**Source records:**
= = = = = = =

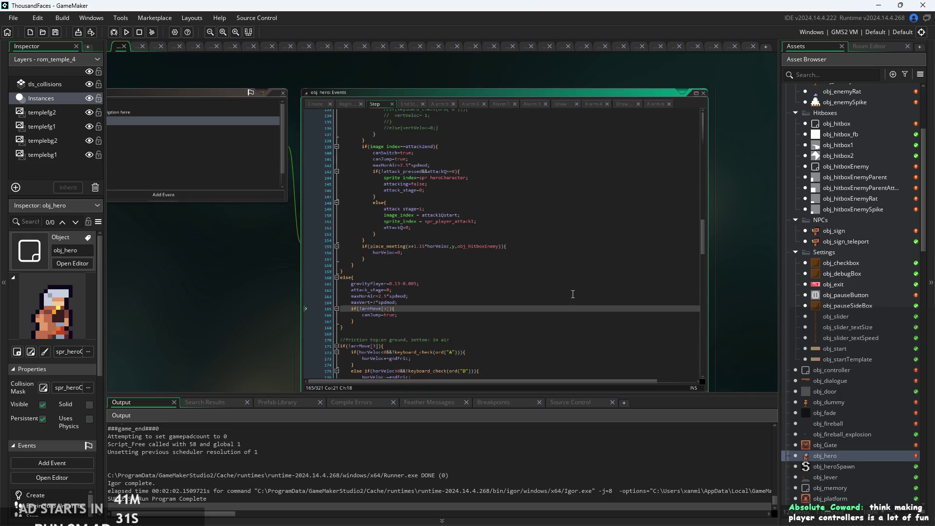
pyautogui.click(450, 262)
pyautogui.scroll(4, 254, 294)
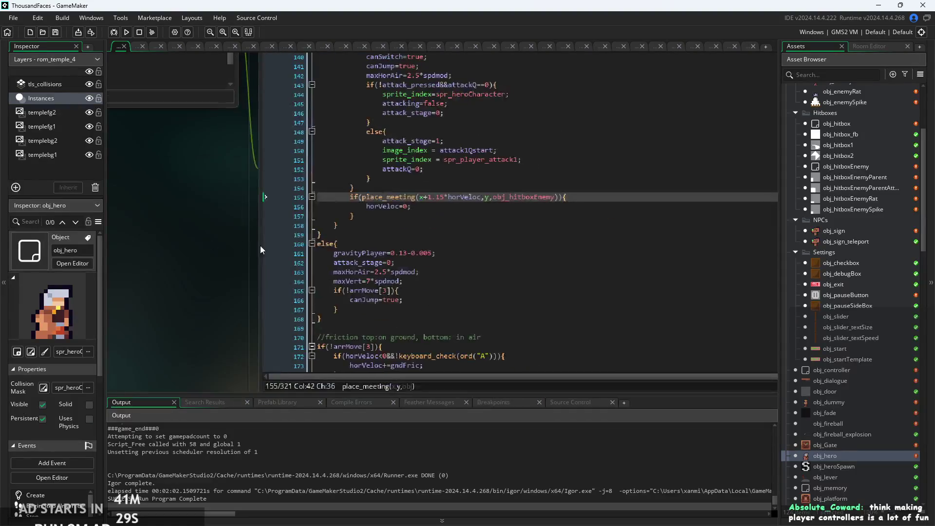
pyautogui.scroll(-2, 208, 251)
pyautogui.click(345, 216)
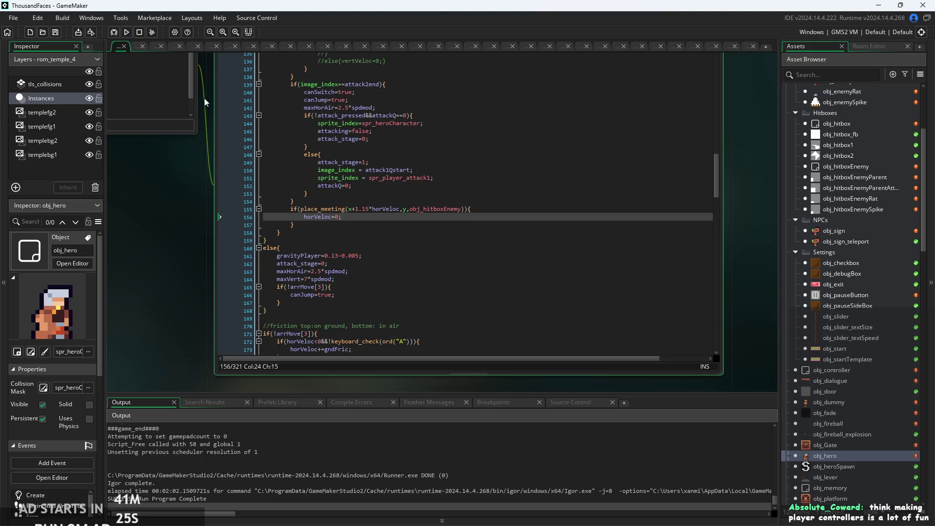
pyautogui.scroll(-3, 215, 355)
pyautogui.click(274, 171)
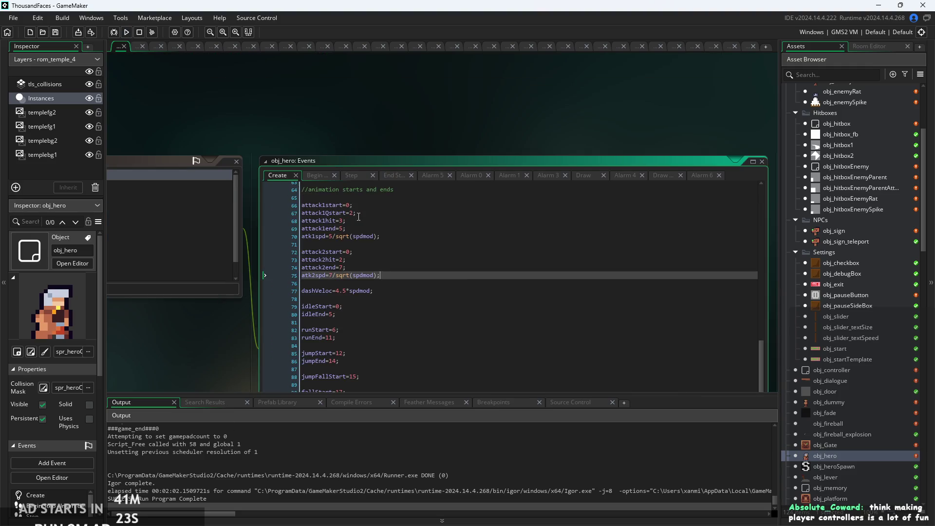
# Inspect spdmod=0.75 at the top of obj_hero's Create code, then build and run the game.
pyautogui.scroll(3, 358, 217)
pyautogui.scroll(4, 407, 299)
pyautogui.scroll(15, 406, 299)
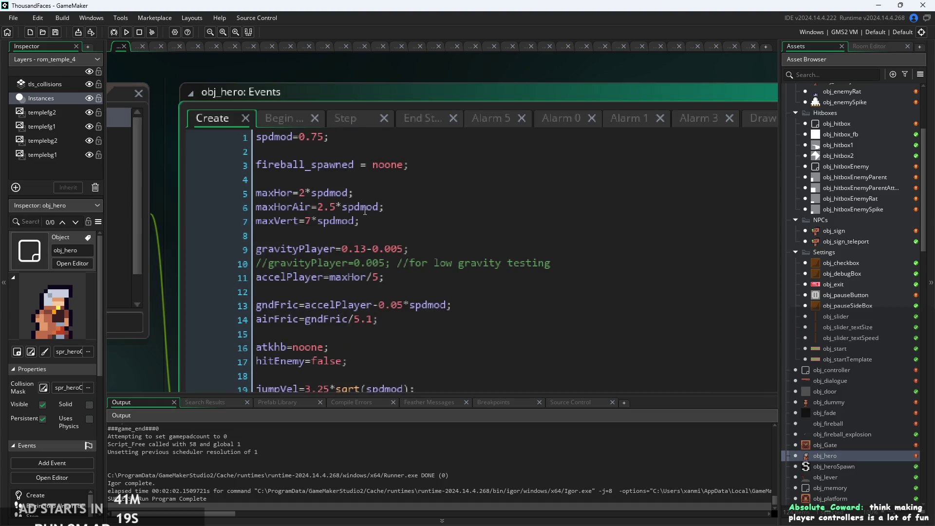
pyautogui.click(321, 137)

= = = = = = =

**TASK INSTRUCTIONS:** Set the pictures aside and retype exactly the lines above from the line with "pyautogui.scroll(-2, 208, 251)" to the line with "pyautogui.scroll(4, 407, 299)", both included, adding no others.

**TASK RESULT:**
pyautogui.scroll(-2, 208, 251)
pyautogui.click(345, 216)
pyautogui.scroll(-3, 215, 355)
pyautogui.click(274, 171)
# Inspect spdmod=0.75 at the top of obj_hero's Create code, then build and run the game.
pyautogui.scroll(3, 358, 217)
pyautogui.scroll(4, 407, 299)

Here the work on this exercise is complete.